THE DINING ROOM PROJECT is ...
• Two thematic group exhibitions at the Paragraph Gallery March 18-May 7, 2011 and the Epsten Gallery March 20-May 15, 2011 featuring artists from our region alongside established artists from around the country and beyond. Each gallery will also serve as a Harvesters collection site for the community to build a food-bank to be donated to the region's needy residents
• A collaborative partnership between KCJMCA and the Charlotte Street Foundation's Urban
Culture Project offering a community-driven, eight-week "meal" of installations, activities, discussions, screenings, workshops, excursions, performances, an array of dining experiences at Epsten and Paragraph galleries.
• 80-page catalogue/cookbook featuring work by exhibiting artists, recipes by well-known Kansas City visual artists and contributed text by food writer Charles Ferruzza, art historian Sherry Cromwell-Lacy, CSF Associate Director Kate Hackman, and KCJMCA Curator Marcus Cain
Charlotte Street Foundation
1000 West 25th Street
Kansas City MO 64108
816.221.5115
www.charlottestreet.org
Charlotte Street Foundation was established in 1997 in response to needs articulated by artists and those who saw the arts as a valuable creative, social and economic resource to the city. Charlotte Street Foundation's vision describes a vibrant city where artists are cultivated, respected and admired by leaders in the business, political, philanthropic and civic communities, as well as by a significant segment of the general public. The resulting support for artists leads artists to participate more fully in our community and attracts artists from other cities and the region.

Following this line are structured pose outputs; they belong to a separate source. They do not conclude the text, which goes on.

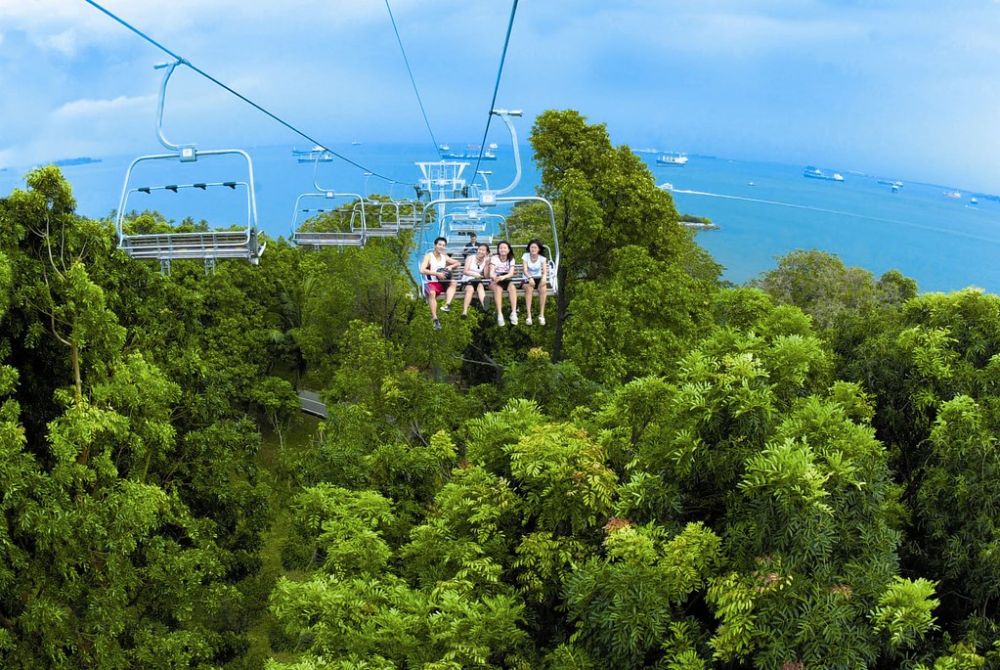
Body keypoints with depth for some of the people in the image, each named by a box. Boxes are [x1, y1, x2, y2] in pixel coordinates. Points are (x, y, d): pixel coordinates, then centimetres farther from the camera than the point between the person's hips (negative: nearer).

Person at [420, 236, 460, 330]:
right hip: (431, 283, -6)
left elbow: (458, 263, 23)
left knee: (453, 283, -22)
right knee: (432, 293, -37)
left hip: (442, 283, 6)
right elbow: (422, 270, -17)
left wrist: (451, 266, 0)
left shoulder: (445, 257, 13)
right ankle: (435, 319, -44)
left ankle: (447, 305, -38)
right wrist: (437, 274, -20)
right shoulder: (429, 256, -3)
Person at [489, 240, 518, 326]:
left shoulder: (511, 259, 3)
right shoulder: (494, 258, -3)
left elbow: (511, 273, -12)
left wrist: (503, 277, -34)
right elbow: (491, 273, -15)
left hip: (507, 280, 2)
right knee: (498, 288, -35)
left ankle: (514, 312, -39)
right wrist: (494, 277, -40)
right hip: (496, 281, -2)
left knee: (512, 287, -32)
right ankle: (499, 314, -44)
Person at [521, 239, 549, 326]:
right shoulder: (525, 256, -1)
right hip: (528, 279, -1)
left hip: (539, 278, 1)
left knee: (543, 288, -34)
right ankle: (529, 316, -39)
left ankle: (541, 315, -29)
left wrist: (544, 277, -34)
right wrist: (530, 278, -33)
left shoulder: (542, 258, 3)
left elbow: (545, 271, -9)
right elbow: (525, 270, -12)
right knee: (529, 288, -37)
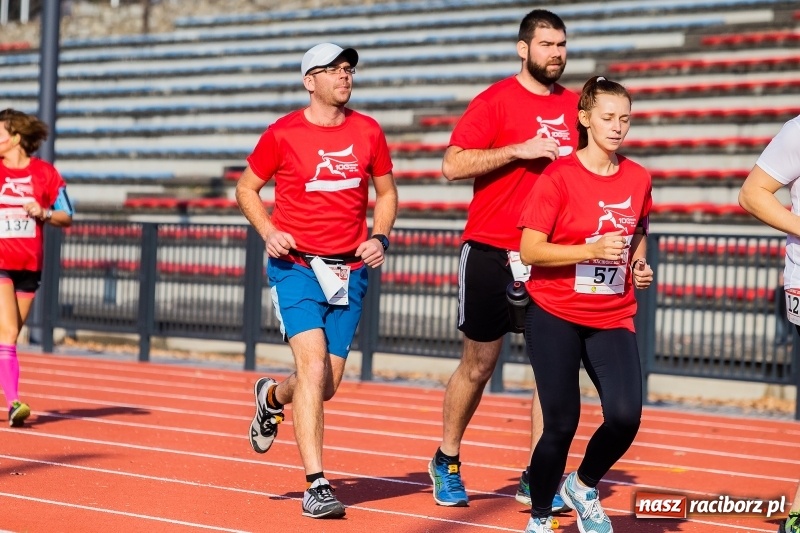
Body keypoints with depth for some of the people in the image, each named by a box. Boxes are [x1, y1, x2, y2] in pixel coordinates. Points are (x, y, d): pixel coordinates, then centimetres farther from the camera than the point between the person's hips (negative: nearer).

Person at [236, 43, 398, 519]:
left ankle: (271, 397, 43)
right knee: (314, 366, -19)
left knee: (328, 386, 7)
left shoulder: (368, 132, 5)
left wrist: (380, 237, -1)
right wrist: (268, 231, -9)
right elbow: (246, 188, 8)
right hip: (296, 265, -4)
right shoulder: (283, 134, -4)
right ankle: (317, 486, -15)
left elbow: (387, 193, 17)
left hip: (350, 269, 4)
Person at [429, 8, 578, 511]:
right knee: (479, 363, 6)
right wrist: (518, 150, -20)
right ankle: (447, 462, 24)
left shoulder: (574, 105, 9)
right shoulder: (495, 101, -6)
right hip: (492, 252, -4)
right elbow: (453, 165, -13)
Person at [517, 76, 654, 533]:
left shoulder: (638, 178, 5)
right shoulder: (558, 176, -10)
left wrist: (640, 265, 3)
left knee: (625, 417, -14)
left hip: (613, 318, 4)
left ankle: (583, 487, 16)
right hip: (555, 315, -4)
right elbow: (530, 251, -14)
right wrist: (593, 250, -24)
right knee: (561, 423, -4)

To these ends, Charlotte Street Foundation supports and recognizes outstanding artists in Greater Kansas City; presents, promotes, enhances and encourages the visual, performing and interdisciplinary arts; and fosters economic development in the urban core of Kansas City, MO. In all endeavors, CSF places artists at the center of its mission and has built an infrastructure that depends on and reflects their involvement. As a result, CSF is an organization that continually evolves in response to artist input and in relation to the city's larger cultural ecosystem.
Through its Urban
Culture Project initiative, founded in 2003, Charlotte Street supports artists of all disciplines and contributes to city's vitality by transforming previously vacant spaces into dynamic venues for multi-disciplinary contemporary arts programming, including exhibition, performance and studio spaces.

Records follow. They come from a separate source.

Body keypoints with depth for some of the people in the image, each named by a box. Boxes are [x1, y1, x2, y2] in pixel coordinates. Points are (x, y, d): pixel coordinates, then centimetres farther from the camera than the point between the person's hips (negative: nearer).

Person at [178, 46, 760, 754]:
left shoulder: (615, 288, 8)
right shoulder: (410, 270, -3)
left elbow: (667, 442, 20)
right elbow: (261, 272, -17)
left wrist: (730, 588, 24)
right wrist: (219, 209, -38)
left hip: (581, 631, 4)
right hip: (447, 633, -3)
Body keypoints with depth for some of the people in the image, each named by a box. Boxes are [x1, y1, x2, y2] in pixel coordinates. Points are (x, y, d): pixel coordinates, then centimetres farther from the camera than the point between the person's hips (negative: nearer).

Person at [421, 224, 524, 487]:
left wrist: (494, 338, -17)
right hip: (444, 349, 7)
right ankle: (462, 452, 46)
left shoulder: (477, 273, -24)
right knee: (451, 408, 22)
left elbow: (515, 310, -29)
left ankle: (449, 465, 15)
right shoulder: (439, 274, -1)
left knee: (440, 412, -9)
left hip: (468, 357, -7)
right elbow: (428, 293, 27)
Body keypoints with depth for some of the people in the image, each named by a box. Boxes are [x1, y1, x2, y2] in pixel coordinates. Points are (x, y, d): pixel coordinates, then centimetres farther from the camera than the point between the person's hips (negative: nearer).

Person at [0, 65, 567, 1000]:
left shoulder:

Kansas City Jewish Museum of Contemporary Art
Epsten Gallery | Museum Without Walls
5500 West 123rd Street (at 123rd & Nall Avenue)
Overland Park, KS 66209
913.266.8413
www.kcjmca.org
Established in 1991, the Kansas City Jewish Museum of Contemporary Art (KCJMCA) is a longstanding member of the Council of American Jewish Museums (CAJM), founded under the auspices of the National Foundation for Jewish Culture. The purpose of KCJMCA is to provide innovative art exhibitions and related programming that engage seniors and diverse audiences from all segments of our community to enrich lives and celebrate our common humanity through art.

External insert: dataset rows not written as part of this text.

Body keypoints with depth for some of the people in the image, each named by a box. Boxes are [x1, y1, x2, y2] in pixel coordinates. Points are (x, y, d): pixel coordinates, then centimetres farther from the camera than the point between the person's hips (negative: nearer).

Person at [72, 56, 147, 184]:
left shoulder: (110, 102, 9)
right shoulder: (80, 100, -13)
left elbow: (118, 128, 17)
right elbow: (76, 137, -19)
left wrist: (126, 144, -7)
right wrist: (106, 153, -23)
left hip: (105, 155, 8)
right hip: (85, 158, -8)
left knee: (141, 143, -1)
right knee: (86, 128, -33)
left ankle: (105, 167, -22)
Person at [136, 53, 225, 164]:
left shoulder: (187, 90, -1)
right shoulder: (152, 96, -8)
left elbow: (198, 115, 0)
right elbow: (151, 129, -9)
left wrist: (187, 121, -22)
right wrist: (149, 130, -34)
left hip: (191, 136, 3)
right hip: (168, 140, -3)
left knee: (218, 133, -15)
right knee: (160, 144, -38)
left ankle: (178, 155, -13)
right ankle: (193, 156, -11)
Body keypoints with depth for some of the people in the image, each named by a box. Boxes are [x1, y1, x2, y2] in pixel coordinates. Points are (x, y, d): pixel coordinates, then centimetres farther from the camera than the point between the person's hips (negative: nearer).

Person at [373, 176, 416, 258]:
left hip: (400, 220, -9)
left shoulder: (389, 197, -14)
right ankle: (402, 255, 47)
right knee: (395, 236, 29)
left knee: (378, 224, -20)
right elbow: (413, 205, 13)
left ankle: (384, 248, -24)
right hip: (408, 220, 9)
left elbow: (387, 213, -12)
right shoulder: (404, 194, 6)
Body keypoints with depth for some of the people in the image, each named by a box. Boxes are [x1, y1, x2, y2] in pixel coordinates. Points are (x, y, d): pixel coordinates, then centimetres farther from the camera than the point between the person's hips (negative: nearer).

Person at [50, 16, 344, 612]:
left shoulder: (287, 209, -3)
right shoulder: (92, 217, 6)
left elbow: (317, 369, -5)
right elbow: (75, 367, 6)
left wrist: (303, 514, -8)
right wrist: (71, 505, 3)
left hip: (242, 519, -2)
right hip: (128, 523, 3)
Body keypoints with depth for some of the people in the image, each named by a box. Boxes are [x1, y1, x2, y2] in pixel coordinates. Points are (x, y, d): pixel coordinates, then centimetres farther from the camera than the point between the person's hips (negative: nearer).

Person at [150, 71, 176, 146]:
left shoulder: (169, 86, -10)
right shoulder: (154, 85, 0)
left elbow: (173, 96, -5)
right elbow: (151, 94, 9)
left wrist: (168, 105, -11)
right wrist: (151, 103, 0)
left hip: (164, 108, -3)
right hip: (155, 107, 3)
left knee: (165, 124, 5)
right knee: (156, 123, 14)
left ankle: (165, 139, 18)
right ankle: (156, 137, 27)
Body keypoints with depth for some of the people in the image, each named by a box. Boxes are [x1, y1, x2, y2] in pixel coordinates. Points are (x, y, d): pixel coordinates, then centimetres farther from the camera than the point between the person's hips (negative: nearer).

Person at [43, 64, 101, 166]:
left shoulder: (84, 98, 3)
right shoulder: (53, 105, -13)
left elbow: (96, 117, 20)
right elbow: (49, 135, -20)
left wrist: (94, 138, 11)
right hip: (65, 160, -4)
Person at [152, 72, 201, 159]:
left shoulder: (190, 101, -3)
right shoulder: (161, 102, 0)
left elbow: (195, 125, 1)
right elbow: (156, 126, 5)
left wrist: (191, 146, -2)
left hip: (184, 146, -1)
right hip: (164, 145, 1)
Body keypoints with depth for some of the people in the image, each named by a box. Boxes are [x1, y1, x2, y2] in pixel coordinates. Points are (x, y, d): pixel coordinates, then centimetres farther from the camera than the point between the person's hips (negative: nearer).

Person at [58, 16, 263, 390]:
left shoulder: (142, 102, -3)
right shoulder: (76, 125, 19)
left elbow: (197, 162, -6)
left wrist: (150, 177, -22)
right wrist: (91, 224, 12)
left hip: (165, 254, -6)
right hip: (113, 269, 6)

KCJMCA defines this intent largely through its Epsten Gallery and Museum Without Walls programs. Established in 2000, Epsten Gallery draws more than 7,200 visitors each year to its museum-quality exhibitions and social and educational programs, while representing a strategic partnership with Village Shalom, an innovative, continuum-care campus that houses the Epsten Gallery. KCJMCA also has a long history of facilitating collaboration with other venues through Museum Without Walls, a program that has been sharing cultural, intellectual, and collection resources and developing site-specific and traveling exhibitions, programs, and cultural events of original thematic content since 1991.